WHAT YOU NEED TO DO:
Reproduce verbatim everything from the line containing "[235, 121, 257, 141]" down to the end of the material, omitting the pictures.

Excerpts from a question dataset
::::::

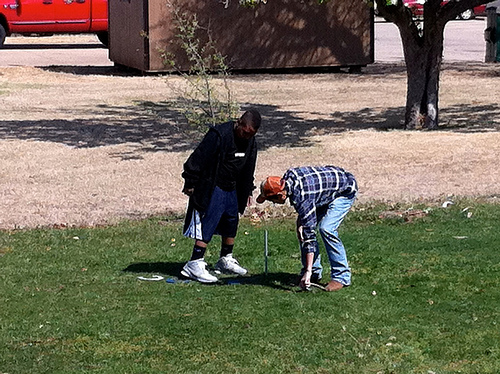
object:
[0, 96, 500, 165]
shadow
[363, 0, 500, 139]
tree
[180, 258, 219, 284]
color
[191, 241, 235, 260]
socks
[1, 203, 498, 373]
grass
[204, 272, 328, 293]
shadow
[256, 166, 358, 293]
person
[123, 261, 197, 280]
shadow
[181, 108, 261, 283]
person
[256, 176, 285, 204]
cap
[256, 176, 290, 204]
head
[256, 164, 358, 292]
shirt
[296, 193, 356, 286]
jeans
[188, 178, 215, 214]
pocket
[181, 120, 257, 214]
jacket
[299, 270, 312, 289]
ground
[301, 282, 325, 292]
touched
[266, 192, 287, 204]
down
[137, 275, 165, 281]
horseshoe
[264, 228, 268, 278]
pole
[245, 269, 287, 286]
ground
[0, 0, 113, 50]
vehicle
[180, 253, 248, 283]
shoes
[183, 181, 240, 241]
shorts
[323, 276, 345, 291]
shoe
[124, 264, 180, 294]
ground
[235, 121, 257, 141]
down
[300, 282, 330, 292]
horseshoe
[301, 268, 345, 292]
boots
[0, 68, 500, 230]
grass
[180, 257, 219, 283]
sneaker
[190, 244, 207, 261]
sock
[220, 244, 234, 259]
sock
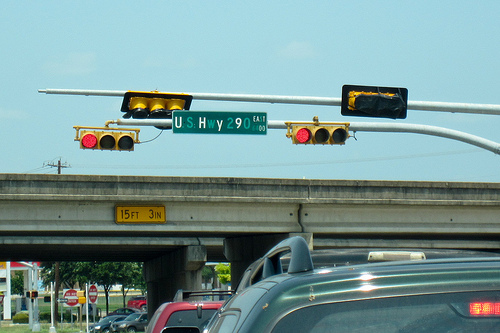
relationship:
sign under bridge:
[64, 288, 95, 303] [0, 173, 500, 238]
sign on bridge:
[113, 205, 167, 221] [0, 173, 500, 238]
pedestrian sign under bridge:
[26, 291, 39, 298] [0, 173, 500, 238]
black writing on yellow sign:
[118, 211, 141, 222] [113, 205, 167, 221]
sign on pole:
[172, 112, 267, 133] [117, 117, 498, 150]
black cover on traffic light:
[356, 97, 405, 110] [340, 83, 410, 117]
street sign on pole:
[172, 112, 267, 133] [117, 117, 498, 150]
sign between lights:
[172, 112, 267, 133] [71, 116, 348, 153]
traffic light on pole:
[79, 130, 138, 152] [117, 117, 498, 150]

::::::

RESULT FOR THIS TASK:
[235, 121, 257, 141]
down
[300, 282, 330, 292]
horseshoe
[301, 268, 345, 292]
boots
[0, 68, 500, 230]
grass
[180, 257, 219, 283]
sneaker
[190, 244, 207, 261]
sock
[220, 244, 234, 259]
sock
relationship:
sign under bridge:
[64, 288, 95, 303] [0, 173, 500, 238]
sign on bridge:
[113, 205, 167, 221] [0, 173, 500, 238]
pedestrian sign under bridge:
[26, 291, 39, 298] [0, 173, 500, 238]
black writing on yellow sign:
[118, 211, 141, 222] [113, 205, 167, 221]
sign on pole:
[172, 112, 267, 133] [117, 117, 498, 150]
black cover on traffic light:
[356, 97, 405, 110] [340, 83, 410, 117]
street sign on pole:
[172, 112, 267, 133] [117, 117, 498, 150]
sign between lights:
[172, 112, 267, 133] [71, 116, 348, 153]
traffic light on pole:
[79, 130, 138, 152] [117, 117, 498, 150]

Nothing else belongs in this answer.